TASK ITEM. Transcribe the passage from the story about Lou Piniella and Ichiro, from "Ichiro is one of" to "manager Lou Piniella.".

EXCERPTED PASSAGE.
━━━━━━━━
Story Time With Lou Piniella | Ichiro

Ichiro is one of the most recognizable names in Seattle sports history. The star outfielder spent more than 11 seasons with the Seattle Mariners, setting the Major League Baseball single-season hits record, playing in ten All-Star Games, winning the American League Most Valuable Player and becoming loved all around the world. Before Ichiro could accomplish any of that though, he first needed to earn the respect of Mariners manager Lou Piniella.

Welcome to the third and final installment of Story Time with Lou Piniella. In the first installment, Piniella shared his hilarious meeting with New York Yankees owner George Steinbrenner. In the second installment, “Sweet Lou” talked about one of his most memorable ejections, and now Piniella’s shares a funny story about his first spring training with Ichiro:

Lou Piniella and Ichiro Suzuki

Lou Piniella and Ichiro
Courtesy: NYDailyNews.com

Ichiro came to the Seattle Mariners in 2001 after a nine-year career with the Orix Blue Wave in Japan. He was the first Japanese position player in the big leagues, and he came to America as one of the most hyped rookies ever. I actually saw Ichiro during his first Spring Training with the M’s. I don’t remember who the Mariners were playing that day, but Ichiro swatted a ball into the gap. I can still see Ichiro blazing around the bases with his long stride and incredible speed. I was instantly sold on Ichiro from that moment on. Lou Piniella was a little harder to impress.

Piniella says Ichiro wasn’t pulling the ball at all when Spring Training started. He was just hitting the ball to left field over and over again. Opponents were on to Ichiro by the fourth or fifth game of the spring. Piniella says the left fielder started playing down the line and the third baseman was so far over “he was almost shaking hands with the third base coach.”

To mix things up, Piniella called Ichiro’s interpreter over and asked if he could have Ichiro pull the ball. Piniella says he wanted to “check his bat speed a little bit.” So, the interpreter walked over to Ichiro, they huddled for a while and both nodded to Piniella after their conversation.

Two innings later, Ichiro led off for the Mariners. On the very first pitch of his at-bat, Ichiro smacked the ball into the right field bullpen for a home run. Piniella says, “He rounds the bases, comes over to me, shakes my hand and says, ‘Are you happy now?’”

Ichiro went on to win the American League Rookie of the Year, MVP and batting title that season. He hit .350 with eight home runs and 69 runs batted in, while also stealing a league-leading 56 bases and winning a Gold Glove for his play in right field that year. Ichiro was an instant superstar, exceeding all of his lofty expectations. Aside from his individual accolades, Ichiro was also one of the main reasons the Mariners tied the Major League record with 116 wins in 2001.
━━━━━━━━
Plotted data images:

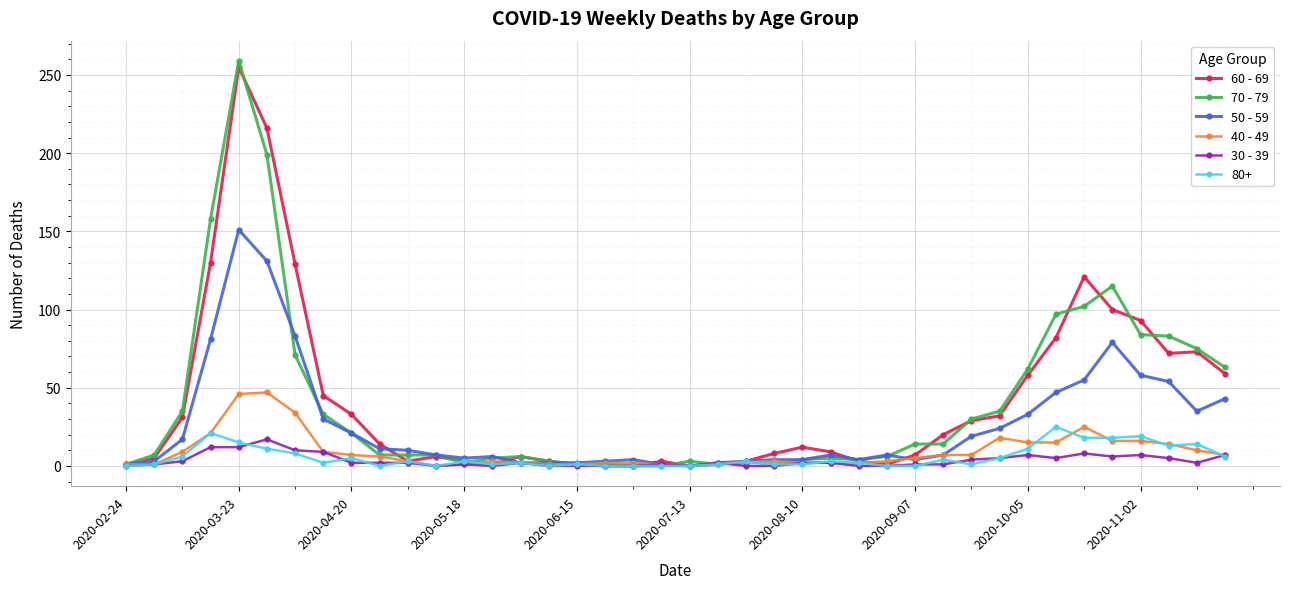

What is the difference between the maximum and minimum values in the 50 - 59 series?

151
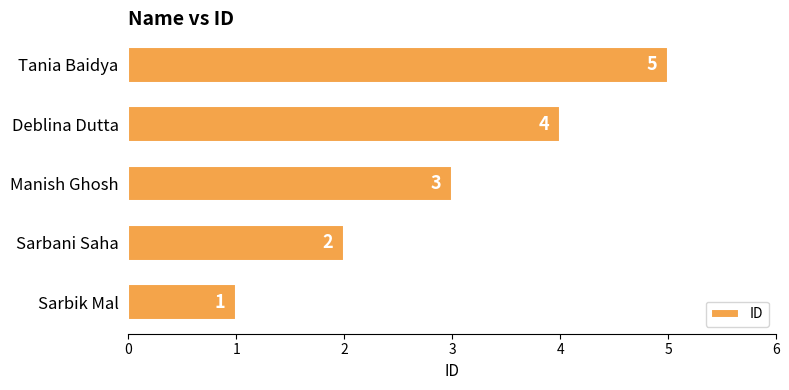

Which has a higher value, Manish Ghosh or Sarbani Saha?

Manish Ghosh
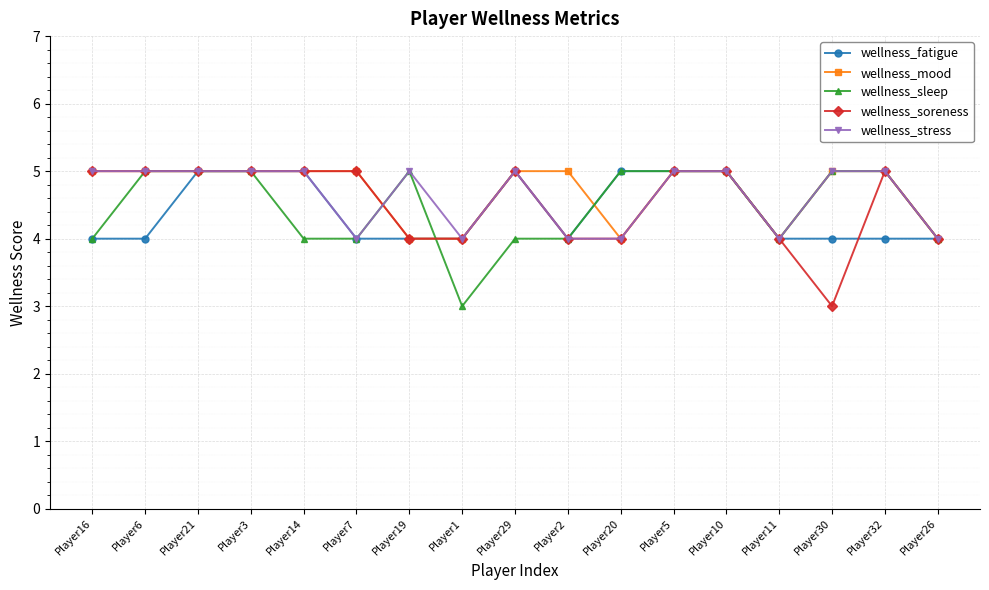

What is the smallest value displayed?

3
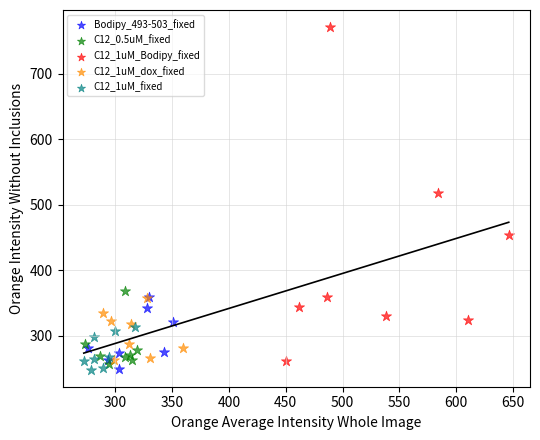

Which series has the widest spread of Y values?

C12_1uM_Bodipy_fixed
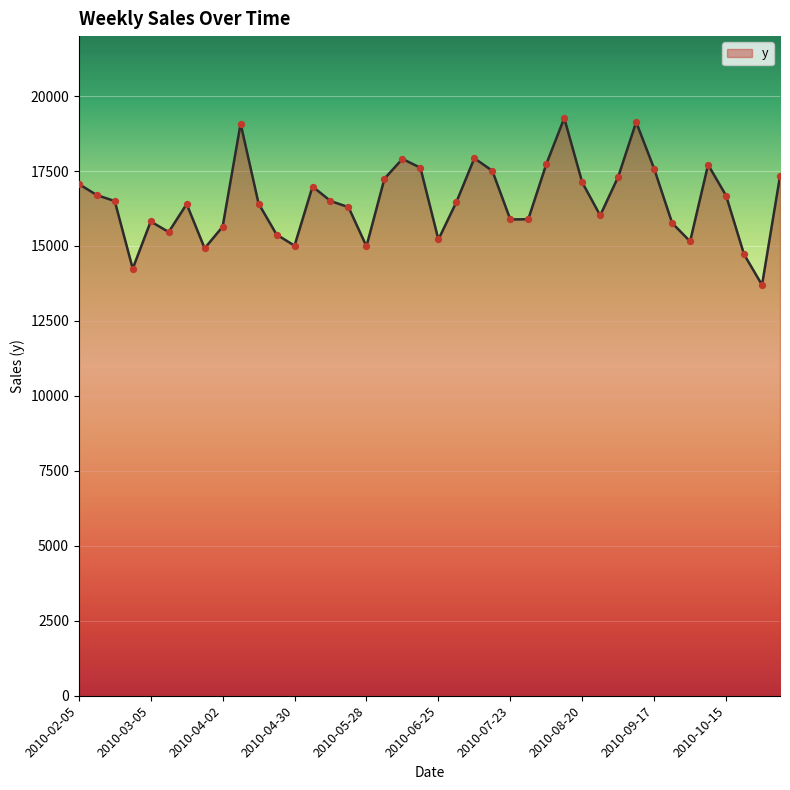

What is the maximum value shown in the chart?

19264.2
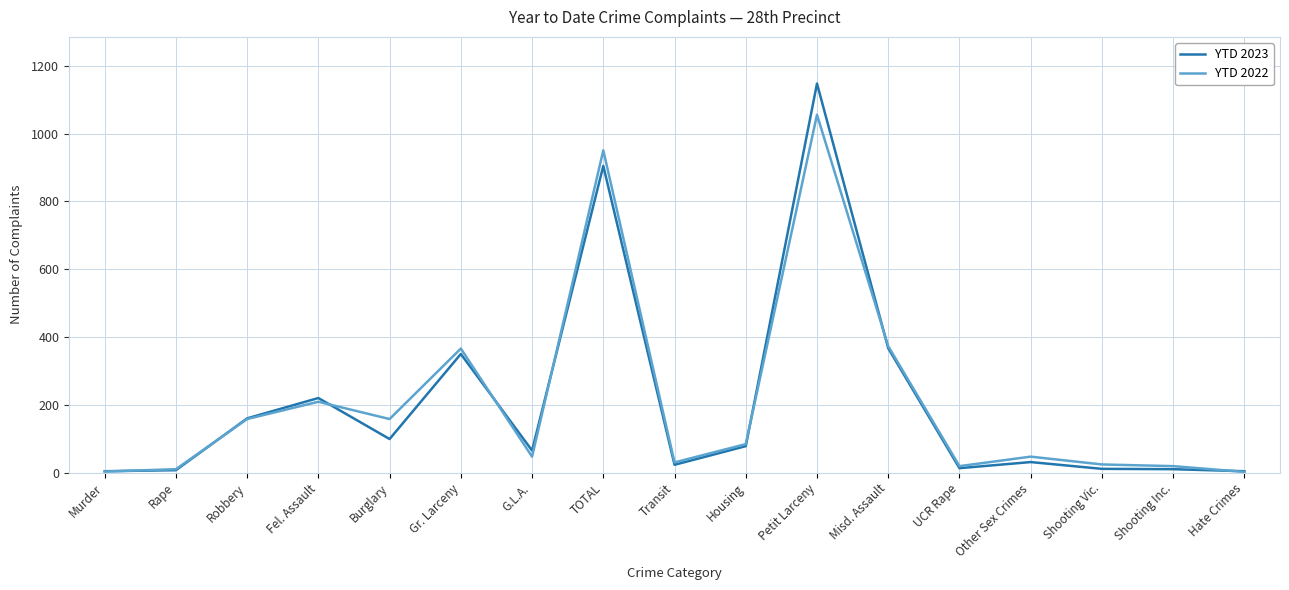

True or false: YTD 2023 has more than 0 points higher than both neighbors.

True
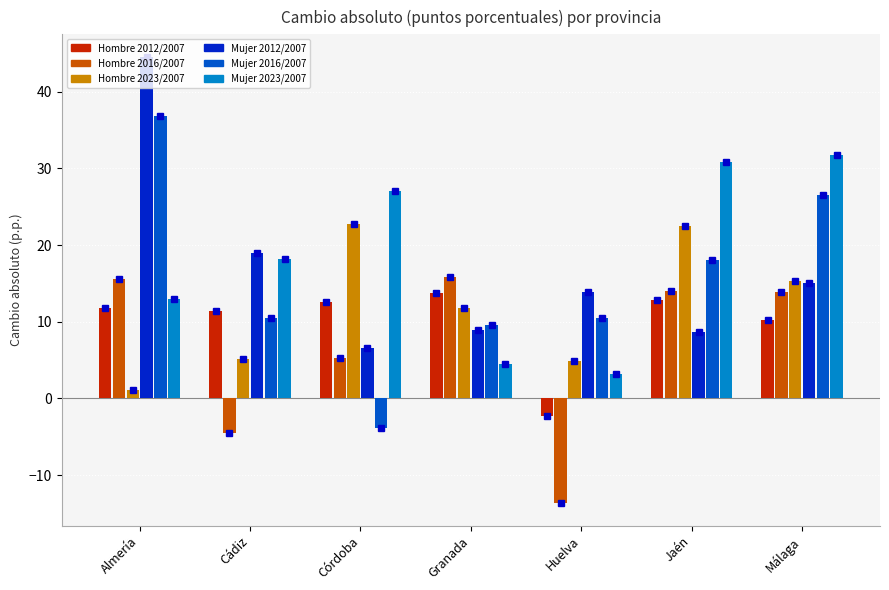

What value does the Hombre 2023/2007 series have at Córdoba?

22.7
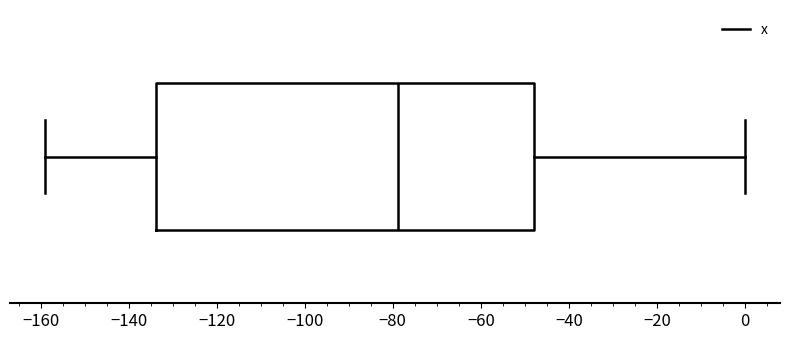

Where does the left whisker of the box end on the x-axis? The values are not printed on the chart, so give them approximately, as read against the axis.

-158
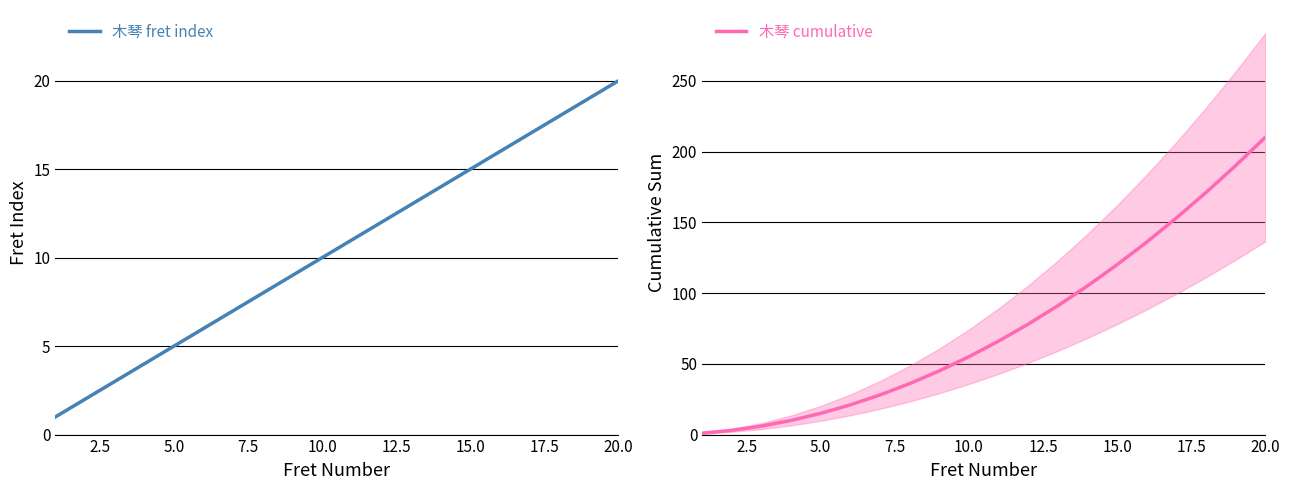

What are all the series names shown in the legend?

木琴 fret index, 木琴 cumulative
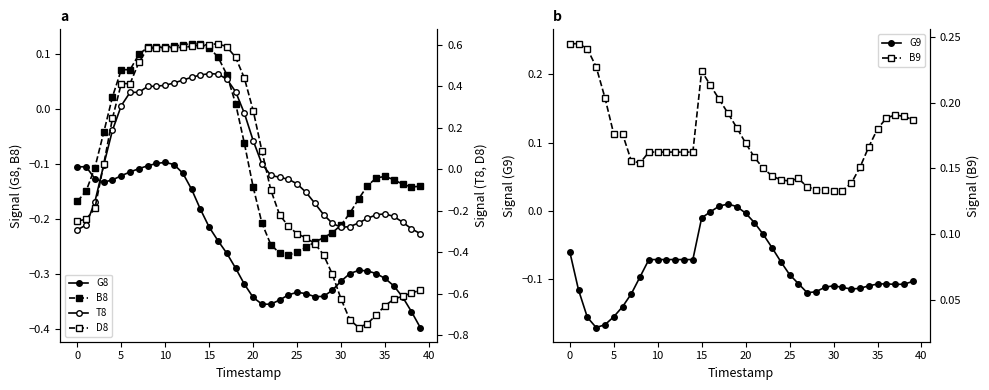

Is it true that G9 equals -0.1 at 38?

True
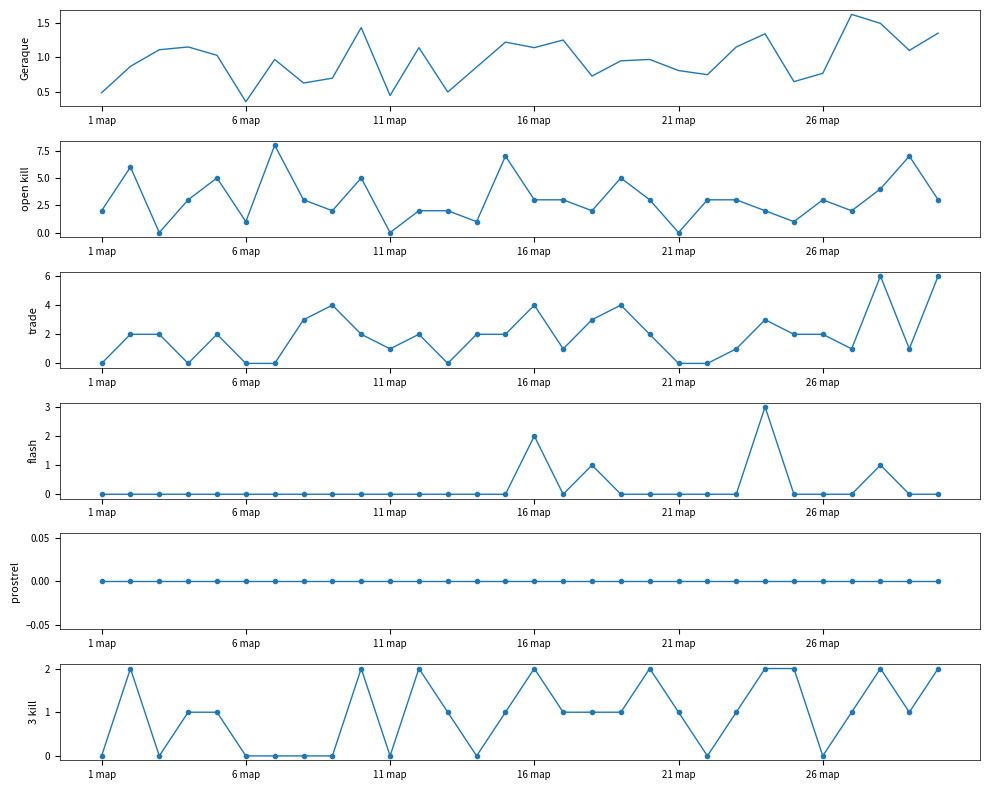

Which label corresponds to the smallest value in the chart?

11 map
━━━━━━━━
SOLUTION TO THE PROBLEM.
Ichiro is one of the most recognizable names in Seattle sports history. The star outfielder spent more than 11 seasons with the Seattle Mariners, setting the Major League Baseball single-season hits record, playing in ten All-Star Games, winning the American League Most Valuable Player and becoming loved all around the world. Before Ichiro could accomplish any of that though, he first needed to earn the respect of Mariners manager Lou Piniella.